Oil edged up toward $42 on Wednesday, after surging nearly 4 percent overnight, on a brightening outlook for China's economy and in anticipation that producer group OPEC would cut supply further at its next meeting.

China's gauge of the health of its manufacturing sector, the purchasing managers' index (PMI), rose smartly in February and gained for the third month in a row, suggesting the country may be on the brink of an economic recovery.

Weekly inventory figures from the U.S. Energy Information Administration (EIA) due later in the day, which will likely show rising crude stockpiles, could signal further weakness in demand from the world's top energy consumer. Markets will also watch February non-farm payrolls and unemployment data due on Friday.

U.S. crude was up 11 cents at $41.76 a barrel by 0737 GMT (2:37 a.m. EST), after rising $1.50 overnight, while London Brent crude fell 11 cents to $43.59 a barrel.

The market still lacks direction at the moment. Investors do not know what to focus on, given falling stock markets and the really bad economic outlook, said Ken Haseagawa, manager of commodity derivatives sales at Tokyo-based broker NewEdge.

There's been no sign of any decrease in U.S. crude inventories yet, so investors lack the confidence to take long positions.

Oil prices have mostly traded in a tight band on both sides of $40 since mid-December, trapped by demand worries and concerns producers might intervene to support prices.

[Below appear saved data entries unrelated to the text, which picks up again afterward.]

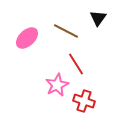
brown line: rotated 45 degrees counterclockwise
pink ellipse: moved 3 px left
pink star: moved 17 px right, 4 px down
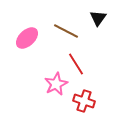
pink star: moved 1 px left, 1 px up
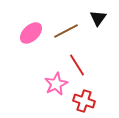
brown line: rotated 55 degrees counterclockwise
pink ellipse: moved 4 px right, 5 px up
red line: moved 1 px right, 1 px down
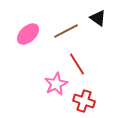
black triangle: rotated 30 degrees counterclockwise
pink ellipse: moved 3 px left, 1 px down
red line: moved 1 px up
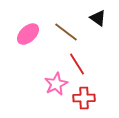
brown line: moved 1 px down; rotated 65 degrees clockwise
red cross: moved 3 px up; rotated 20 degrees counterclockwise
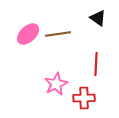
brown line: moved 8 px left, 2 px down; rotated 45 degrees counterclockwise
red line: moved 19 px right; rotated 35 degrees clockwise
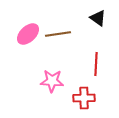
pink star: moved 4 px left, 3 px up; rotated 30 degrees clockwise
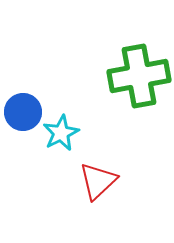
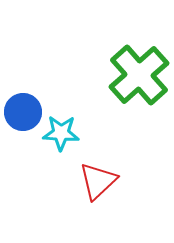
green cross: moved 1 px up; rotated 32 degrees counterclockwise
cyan star: rotated 30 degrees clockwise
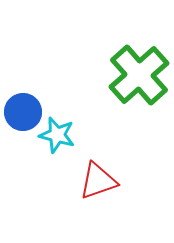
cyan star: moved 4 px left, 2 px down; rotated 12 degrees clockwise
red triangle: rotated 24 degrees clockwise
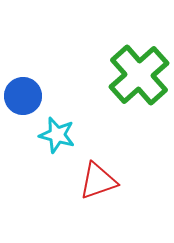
blue circle: moved 16 px up
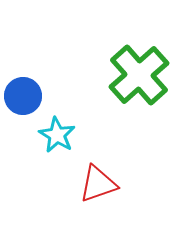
cyan star: rotated 15 degrees clockwise
red triangle: moved 3 px down
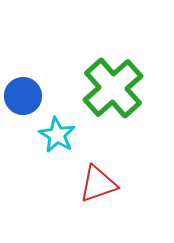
green cross: moved 26 px left, 13 px down
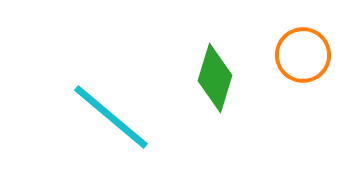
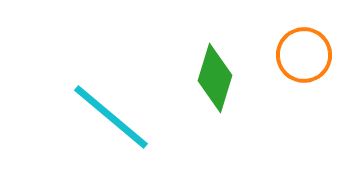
orange circle: moved 1 px right
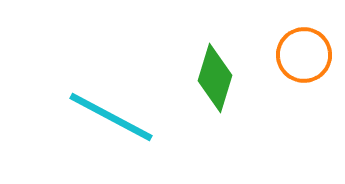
cyan line: rotated 12 degrees counterclockwise
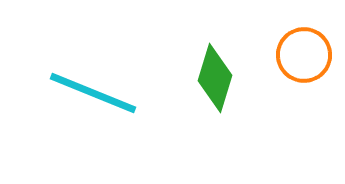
cyan line: moved 18 px left, 24 px up; rotated 6 degrees counterclockwise
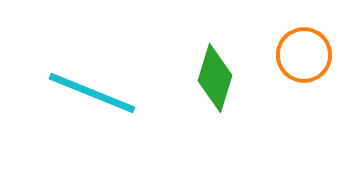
cyan line: moved 1 px left
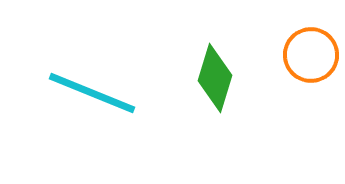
orange circle: moved 7 px right
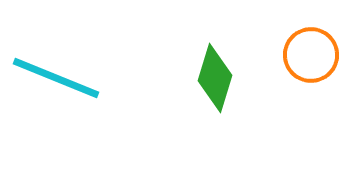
cyan line: moved 36 px left, 15 px up
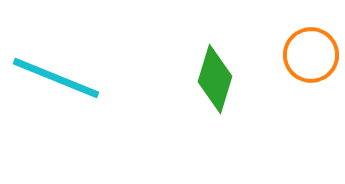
green diamond: moved 1 px down
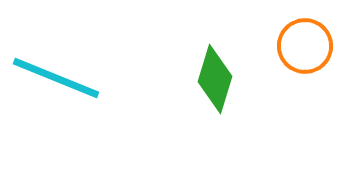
orange circle: moved 6 px left, 9 px up
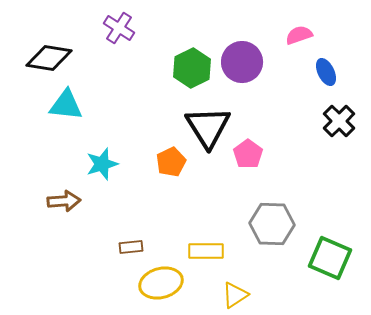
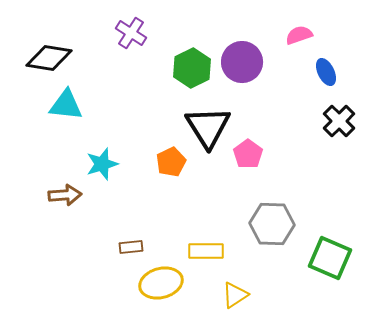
purple cross: moved 12 px right, 5 px down
brown arrow: moved 1 px right, 6 px up
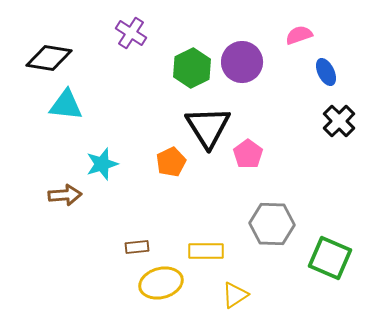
brown rectangle: moved 6 px right
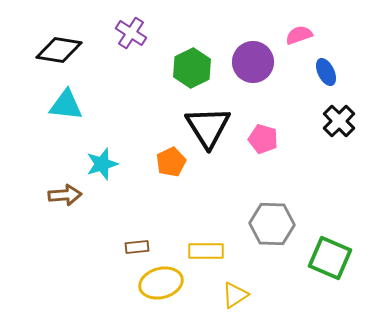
black diamond: moved 10 px right, 8 px up
purple circle: moved 11 px right
pink pentagon: moved 15 px right, 15 px up; rotated 20 degrees counterclockwise
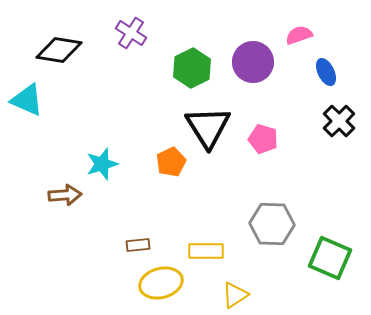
cyan triangle: moved 39 px left, 5 px up; rotated 18 degrees clockwise
brown rectangle: moved 1 px right, 2 px up
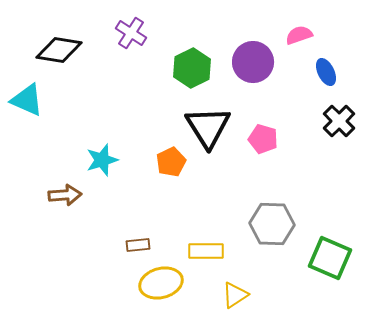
cyan star: moved 4 px up
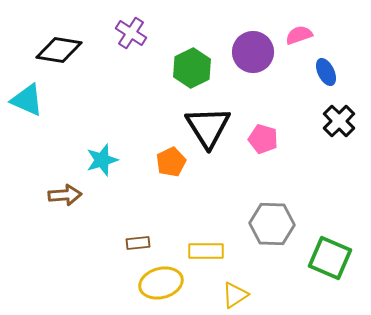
purple circle: moved 10 px up
brown rectangle: moved 2 px up
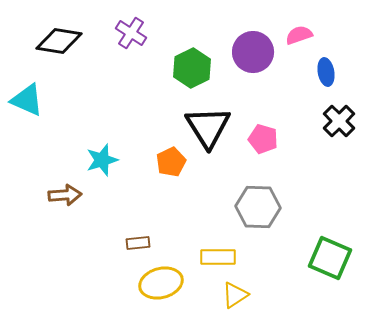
black diamond: moved 9 px up
blue ellipse: rotated 16 degrees clockwise
gray hexagon: moved 14 px left, 17 px up
yellow rectangle: moved 12 px right, 6 px down
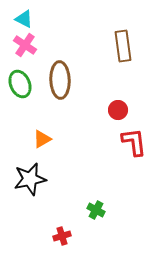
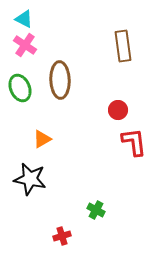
green ellipse: moved 4 px down
black star: rotated 24 degrees clockwise
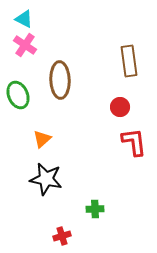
brown rectangle: moved 6 px right, 15 px down
green ellipse: moved 2 px left, 7 px down
red circle: moved 2 px right, 3 px up
orange triangle: rotated 12 degrees counterclockwise
black star: moved 16 px right
green cross: moved 1 px left, 1 px up; rotated 30 degrees counterclockwise
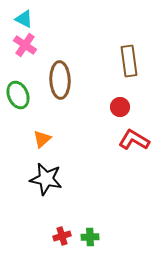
red L-shape: moved 2 px up; rotated 52 degrees counterclockwise
green cross: moved 5 px left, 28 px down
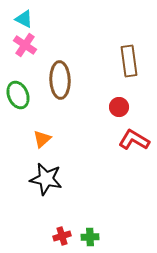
red circle: moved 1 px left
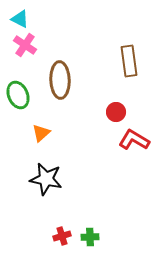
cyan triangle: moved 4 px left
red circle: moved 3 px left, 5 px down
orange triangle: moved 1 px left, 6 px up
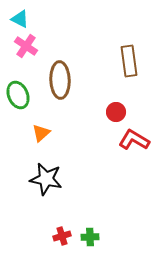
pink cross: moved 1 px right, 1 px down
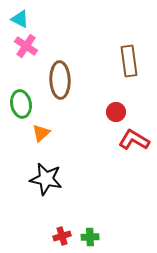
green ellipse: moved 3 px right, 9 px down; rotated 12 degrees clockwise
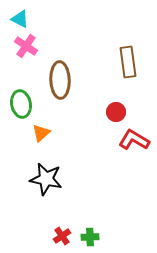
brown rectangle: moved 1 px left, 1 px down
red cross: rotated 18 degrees counterclockwise
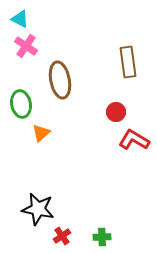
brown ellipse: rotated 9 degrees counterclockwise
black star: moved 8 px left, 30 px down
green cross: moved 12 px right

U.S. stocks fell in volatile trading on Tuesday, with the S&P ending below 700 for the first time since October 1996, on uncertainty over funding to shore up the financial system. <.N>

Global energy demand has collapsed as the deepening financial crisis threw major economies into a recession, causing oil prices to tumble nearly $110 since their peak last July

In fundamentals news, Libya's top OPEC official, Shokri Ghanem, said markets were still oversupplied, and the exporter group needed to reduce output, either through better compliance with existing supply curbs or a new cutback. But OPEC President Jose Botelho de Vasconcelos said the cartel had yet to decide whether to cut output further when it meets.

U.S. crude oil stockpiles dipped 463,000 barrels last week amid lower import levels and higher demand from refiners, the industry group American Petroleum Institute said on Tuesday.

The EIA will release its inventory report for last week later on Wednesday, and crude oil supplies are forecast to have risen 1.2 million barrels, according to a Reuters poll.

The market will also eye the release of key U.S. economic data, including the ADP employment report for February at 1315 GMT (8:15 a.m. EST), and February non-farm payrolls data on Friday, both of which are expected to reflect rising unemployment in the economy.

We expect oil to trade in the $35-$45 range, Hasegawa said. If we see a continued increase in U.S. crude stocks, oil could break below $35, but at that level, we would see some buying interest emerging.